RECORDS FOR THIS EXERCISE —

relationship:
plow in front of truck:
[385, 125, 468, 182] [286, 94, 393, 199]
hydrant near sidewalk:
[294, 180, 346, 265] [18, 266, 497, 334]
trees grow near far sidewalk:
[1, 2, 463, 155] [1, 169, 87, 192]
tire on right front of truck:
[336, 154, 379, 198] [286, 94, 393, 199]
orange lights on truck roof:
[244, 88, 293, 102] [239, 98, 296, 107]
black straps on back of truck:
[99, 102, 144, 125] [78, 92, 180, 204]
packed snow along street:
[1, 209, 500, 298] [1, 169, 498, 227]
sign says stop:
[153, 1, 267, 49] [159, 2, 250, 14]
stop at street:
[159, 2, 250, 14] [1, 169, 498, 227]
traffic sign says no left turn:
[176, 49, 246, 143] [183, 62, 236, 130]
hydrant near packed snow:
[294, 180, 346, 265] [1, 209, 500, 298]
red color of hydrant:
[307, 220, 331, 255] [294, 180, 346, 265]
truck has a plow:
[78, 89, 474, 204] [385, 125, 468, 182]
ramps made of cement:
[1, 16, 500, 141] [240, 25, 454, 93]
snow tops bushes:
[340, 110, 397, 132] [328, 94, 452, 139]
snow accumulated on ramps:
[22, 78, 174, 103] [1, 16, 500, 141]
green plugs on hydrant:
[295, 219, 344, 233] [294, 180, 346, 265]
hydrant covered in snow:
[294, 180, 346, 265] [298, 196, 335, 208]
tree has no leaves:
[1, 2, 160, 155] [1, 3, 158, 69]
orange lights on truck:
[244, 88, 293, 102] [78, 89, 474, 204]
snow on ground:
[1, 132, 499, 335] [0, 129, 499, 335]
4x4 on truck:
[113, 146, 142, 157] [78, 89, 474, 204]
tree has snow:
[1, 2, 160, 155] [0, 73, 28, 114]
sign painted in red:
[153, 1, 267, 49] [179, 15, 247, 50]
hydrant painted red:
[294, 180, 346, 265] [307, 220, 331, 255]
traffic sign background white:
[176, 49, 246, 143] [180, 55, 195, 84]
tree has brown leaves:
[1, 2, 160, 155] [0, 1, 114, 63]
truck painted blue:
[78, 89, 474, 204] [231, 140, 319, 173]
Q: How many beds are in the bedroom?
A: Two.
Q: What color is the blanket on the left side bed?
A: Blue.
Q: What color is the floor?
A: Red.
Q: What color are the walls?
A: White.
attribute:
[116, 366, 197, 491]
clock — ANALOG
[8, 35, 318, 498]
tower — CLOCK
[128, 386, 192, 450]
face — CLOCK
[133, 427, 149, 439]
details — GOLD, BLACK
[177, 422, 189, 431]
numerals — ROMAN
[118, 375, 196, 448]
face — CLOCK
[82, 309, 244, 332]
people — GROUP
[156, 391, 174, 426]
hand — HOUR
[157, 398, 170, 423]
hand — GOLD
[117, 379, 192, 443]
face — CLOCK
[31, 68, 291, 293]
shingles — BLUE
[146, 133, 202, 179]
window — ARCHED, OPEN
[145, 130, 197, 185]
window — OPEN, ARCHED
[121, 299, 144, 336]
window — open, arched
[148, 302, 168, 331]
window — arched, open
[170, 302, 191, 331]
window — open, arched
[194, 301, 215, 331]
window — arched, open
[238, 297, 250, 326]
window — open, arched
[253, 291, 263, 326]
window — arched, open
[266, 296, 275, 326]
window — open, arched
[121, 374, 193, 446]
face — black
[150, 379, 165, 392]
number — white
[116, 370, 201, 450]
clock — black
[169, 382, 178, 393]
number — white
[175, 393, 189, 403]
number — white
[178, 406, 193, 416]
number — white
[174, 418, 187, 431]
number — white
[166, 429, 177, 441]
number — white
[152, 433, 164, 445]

WHAT THE EXERCISE ASKS —
Output all the items above as a JSON list of strings, one string per line, with blank lines omitted.

EXERCISE RESULT —
[
  "relationship:",
  "plow in front of truck:",
  "[385, 125, 468, 182] [286, 94, 393, 199]",
  "hydrant near sidewalk:",
  "[294, 180, 346, 265] [18, 266, 497, 334]",
  "trees grow near far sidewalk:",
  "[1, 2, 463, 155] [1, 169, 87, 192]",
  "tire on right front of truck:",
  "[336, 154, 379, 198] [286, 94, 393, 199]",
  "orange lights on truck roof:",
  "[244, 88, 293, 102] [239, 98, 296, 107]",
  "black straps on back of truck:",
  "[99, 102, 144, 125] [78, 92, 180, 204]",
  "packed snow along street:",
  "[1, 209, 500, 298] [1, 169, 498, 227]",
  "sign says stop:",
  "[153, 1, 267, 49] [159, 2, 250, 14]",
  "stop at street:",
  "[159, 2, 250, 14] [1, 169, 498, 227]",
  "traffic sign says no left turn:",
  "[176, 49, 246, 143] [183, 62, 236, 130]",
  "hydrant near packed snow:",
  "[294, 180, 346, 265] [1, 209, 500, 298]",
  "red color of hydrant:",
  "[307, 220, 331, 255] [294, 180, 346, 265]",
  "truck has a plow:",
  "[78, 89, 474, 204] [385, 125, 468, 182]",
  "ramps made of cement:",
  "[1, 16, 500, 141] [240, 25, 454, 93]",
  "snow tops bushes:",
  "[340, 110, 397, 132] [328, 94, 452, 139]",
  "snow accumulated on ramps:",
  "[22, 78, 174, 103] [1, 16, 500, 141]",
  "green plugs on hydrant:",
  "[295, 219, 344, 233] [294, 180, 346, 265]",
  "hydrant covered in snow:",
  "[294, 180, 346, 265] [298, 196, 335, 208]",
  "tree has no leaves:",
  "[1, 2, 160, 155] [1, 3, 158, 69]",
  "orange lights on truck:",
  "[244, 88, 293, 102] [78, 89, 474, 204]",
  "snow on ground:",
  "[1, 132, 499, 335] [0, 129, 499, 335]",
  "4x4 on truck:",
  "[113, 146, 142, 157] [78, 89, 474, 204]",
  "tree has snow:",
  "[1, 2, 160, 155] [0, 73, 28, 114]",
  "sign painted in red:",
  "[153, 1, 267, 49] [179, 15, 247, 50]",
  "hydrant painted red:",
  "[294, 180, 346, 265] [307, 220, 331, 255]",
  "traffic sign background white:",
  "[176, 49, 246, 143] [180, 55, 195, 84]",
  "tree has brown leaves:",
  "[1, 2, 160, 155] [0, 1, 114, 63]",
  "truck painted blue:",
  "[78, 89, 474, 204] [231, 140, 319, 173]",
  "Q: How many beds are in the bedroom?",
  "A: Two.",
  "Q: What color is the blanket on the left side bed?",
  "A: Blue.",
  "Q: What color is the floor?",
  "A: Red.",
  "Q: What color are the walls?",
  "A: White.",
  "attribute:",
  "[116, 366, 197, 491]",
  "clock — ANALOG",
  "[8, 35, 318, 498]",
  "tower — CLOCK",
  "[128, 386, 192, 450]",
  "face — CLOCK",
  "[133, 427, 149, 439]",
  "details — GOLD, BLACK",
  "[177, 422, 189, 431]",
  "numerals — ROMAN",
  "[118, 375, 196, 448]",
  "face — CLOCK",
  "[82, 309, 244, 332]",
  "people — GROUP",
  "[156, 391, 174, 426]",
  "hand — HOUR",
  "[157, 398, 170, 423]",
  "hand — GOLD",
  "[117, 379, 192, 443]",
  "face — CLOCK",
  "[31, 68, 291, 293]",
  "shingles — BLUE",
  "[146, 133, 202, 179]",
  "window — ARCHED, OPEN",
  "[145, 130, 197, 185]",
  "window — OPEN, ARCHED",
  "[121, 299, 144, 336]",
  "window — open, arched",
  "[148, 302, 168, 331]",
  "window — arched, open",
  "[170, 302, 191, 331]",
  "window — open, arched",
  "[194, 301, 215, 331]",
  "window — arched, open",
  "[238, 297, 250, 326]",
  "window — open, arched",
  "[253, 291, 263, 326]",
  "window — arched, open",
  "[266, 296, 275, 326]",
  "window — open, arched",
  "[121, 374, 193, 446]",
  "face — black",
  "[150, 379, 165, 392]",
  "number — white",
  "[116, 370, 201, 450]",
  "clock — black",
  "[169, 382, 178, 393]",
  "number — white",
  "[175, 393, 189, 403]",
  "number — white",
  "[178, 406, 193, 416]",
  "number — white",
  "[174, 418, 187, 431]",
  "number — white",
  "[166, 429, 177, 441]",
  "number — white",
  "[152, 433, 164, 445]"
]